Your assignment
Repeat the records below exactly from the line containing "tree, located at" to the line containing "circular concrete pedestal, 5.62", taking in both of those lines. Drop the pictures.

Spatial grounding data
------------------------
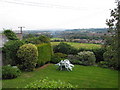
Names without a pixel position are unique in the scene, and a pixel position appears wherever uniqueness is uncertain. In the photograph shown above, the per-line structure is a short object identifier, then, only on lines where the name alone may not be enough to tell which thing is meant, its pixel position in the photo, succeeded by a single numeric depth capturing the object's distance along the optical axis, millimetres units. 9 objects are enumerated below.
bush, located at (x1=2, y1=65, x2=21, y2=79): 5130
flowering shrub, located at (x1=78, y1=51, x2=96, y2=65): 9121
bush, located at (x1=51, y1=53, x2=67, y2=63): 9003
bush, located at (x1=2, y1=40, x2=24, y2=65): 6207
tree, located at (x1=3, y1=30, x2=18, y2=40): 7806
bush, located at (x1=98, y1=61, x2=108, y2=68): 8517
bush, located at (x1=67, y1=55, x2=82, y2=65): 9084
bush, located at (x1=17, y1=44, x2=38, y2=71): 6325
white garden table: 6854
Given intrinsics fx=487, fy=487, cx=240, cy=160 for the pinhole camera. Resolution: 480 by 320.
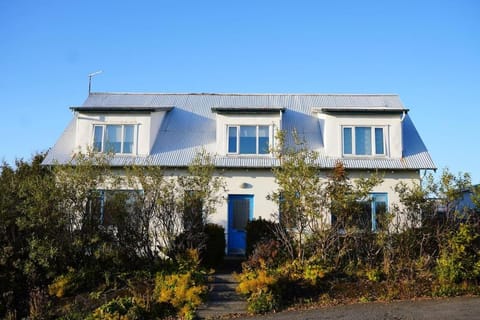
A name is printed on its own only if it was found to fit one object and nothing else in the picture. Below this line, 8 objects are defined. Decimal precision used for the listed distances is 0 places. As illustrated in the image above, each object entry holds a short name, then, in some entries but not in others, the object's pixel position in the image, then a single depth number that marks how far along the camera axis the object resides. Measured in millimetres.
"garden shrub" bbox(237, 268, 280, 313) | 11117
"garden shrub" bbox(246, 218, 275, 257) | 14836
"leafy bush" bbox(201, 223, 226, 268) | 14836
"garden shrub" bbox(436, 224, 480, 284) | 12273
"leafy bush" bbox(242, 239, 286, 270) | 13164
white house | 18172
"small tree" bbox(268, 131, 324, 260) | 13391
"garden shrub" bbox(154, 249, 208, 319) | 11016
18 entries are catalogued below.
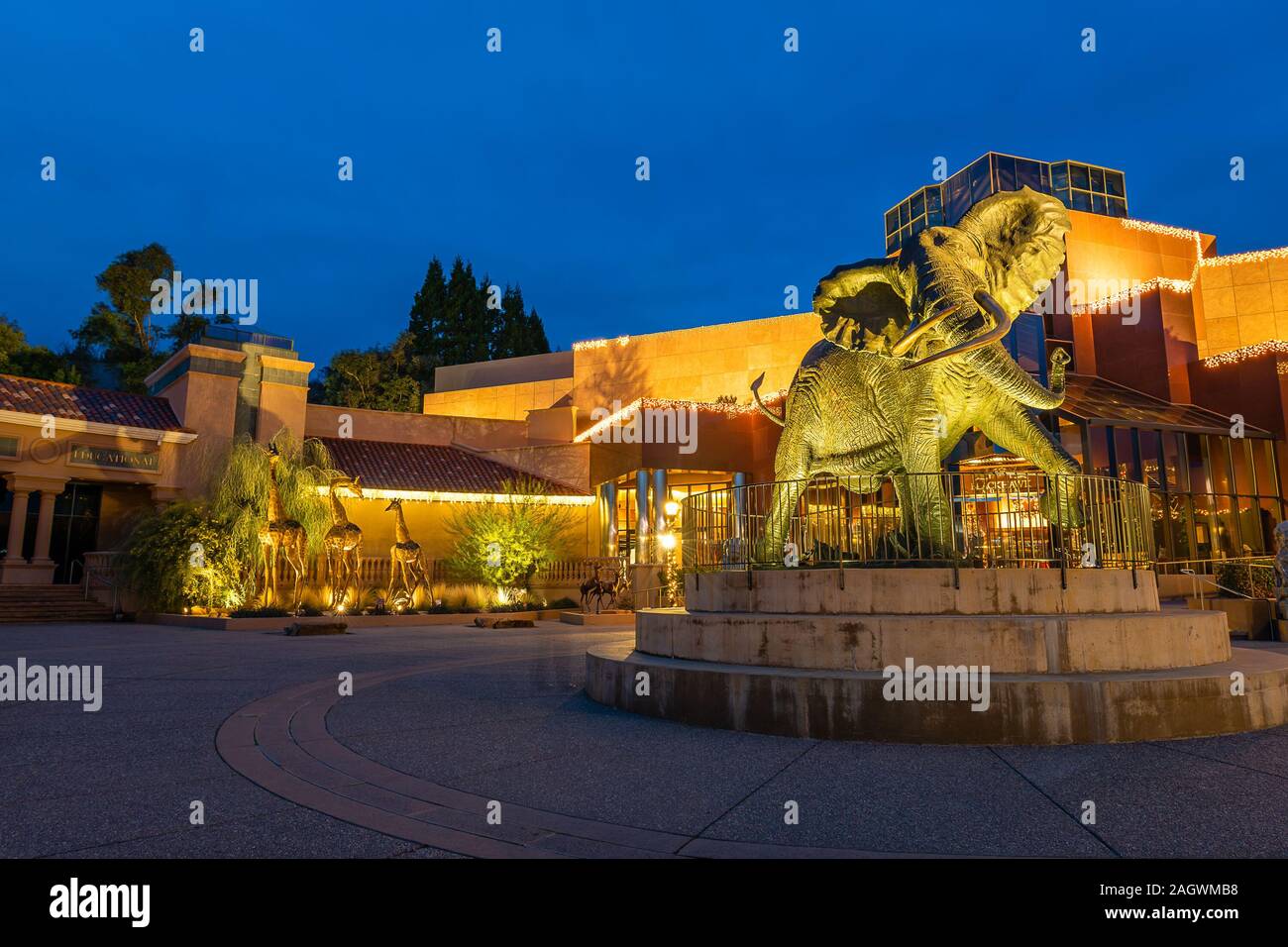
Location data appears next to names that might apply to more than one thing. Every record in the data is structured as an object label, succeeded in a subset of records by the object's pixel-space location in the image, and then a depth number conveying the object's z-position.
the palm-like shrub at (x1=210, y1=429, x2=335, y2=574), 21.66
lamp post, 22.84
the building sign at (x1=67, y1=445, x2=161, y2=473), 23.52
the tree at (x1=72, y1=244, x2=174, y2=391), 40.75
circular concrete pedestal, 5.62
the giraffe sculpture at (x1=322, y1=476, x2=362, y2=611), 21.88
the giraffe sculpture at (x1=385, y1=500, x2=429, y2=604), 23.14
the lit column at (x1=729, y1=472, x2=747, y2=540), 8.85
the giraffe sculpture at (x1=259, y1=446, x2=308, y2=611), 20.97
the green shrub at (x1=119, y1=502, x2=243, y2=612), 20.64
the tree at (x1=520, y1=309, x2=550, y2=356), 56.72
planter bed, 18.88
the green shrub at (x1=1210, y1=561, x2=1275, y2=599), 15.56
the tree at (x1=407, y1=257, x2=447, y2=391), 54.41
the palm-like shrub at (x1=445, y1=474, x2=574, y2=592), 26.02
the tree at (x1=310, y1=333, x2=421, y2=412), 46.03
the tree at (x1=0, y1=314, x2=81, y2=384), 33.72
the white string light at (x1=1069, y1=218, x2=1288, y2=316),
------------------------
Response area
tree, located at (x1=3, y1=30, x2=18, y2=40): 7806
bush, located at (x1=98, y1=61, x2=108, y2=68): 8517
bush, located at (x1=67, y1=55, x2=82, y2=65): 9084
bush, located at (x1=17, y1=44, x2=38, y2=71): 6325
white garden table: 6854
Given intrinsics fx=487, fy=487, cx=240, cy=160 for the pinhole camera. Resolution: 480 by 320.
A name is printed on its own only if it was found to fit one object and nothing else in the picture. Below this line, 8 objects are defined. Decimal precision used for the listed distances is 0 places. As illustrated in the image above, each object entry holds a short name, then, in some entries but not in others, the object's pixel position in the image, then a single depth number that marks how far along the camera axis the object resides. Measured in millimetres.
"garden shrub" bbox(237, 268, 280, 313) | 11117
"garden shrub" bbox(246, 218, 275, 257) | 14836
"leafy bush" bbox(201, 223, 226, 268) | 14836
"garden shrub" bbox(436, 224, 480, 284) | 12273
"leafy bush" bbox(242, 239, 286, 270) | 13164
white house | 18172
"small tree" bbox(268, 131, 324, 260) | 13391
"garden shrub" bbox(154, 249, 208, 319) | 11016
18 entries are catalogued below.
Location data appears next to names that might apply to more than one thing. Every record in the data is structured as an object label, succeeded in a subset of records by the object's pixel-space location in the image, and then a depth number conveying the object's z-position.
the palm-like shrub at (x1=210, y1=429, x2=335, y2=574), 21.66
lamp post, 22.84
the building sign at (x1=67, y1=445, x2=161, y2=473), 23.52
the tree at (x1=72, y1=244, x2=174, y2=391), 40.75
circular concrete pedestal, 5.62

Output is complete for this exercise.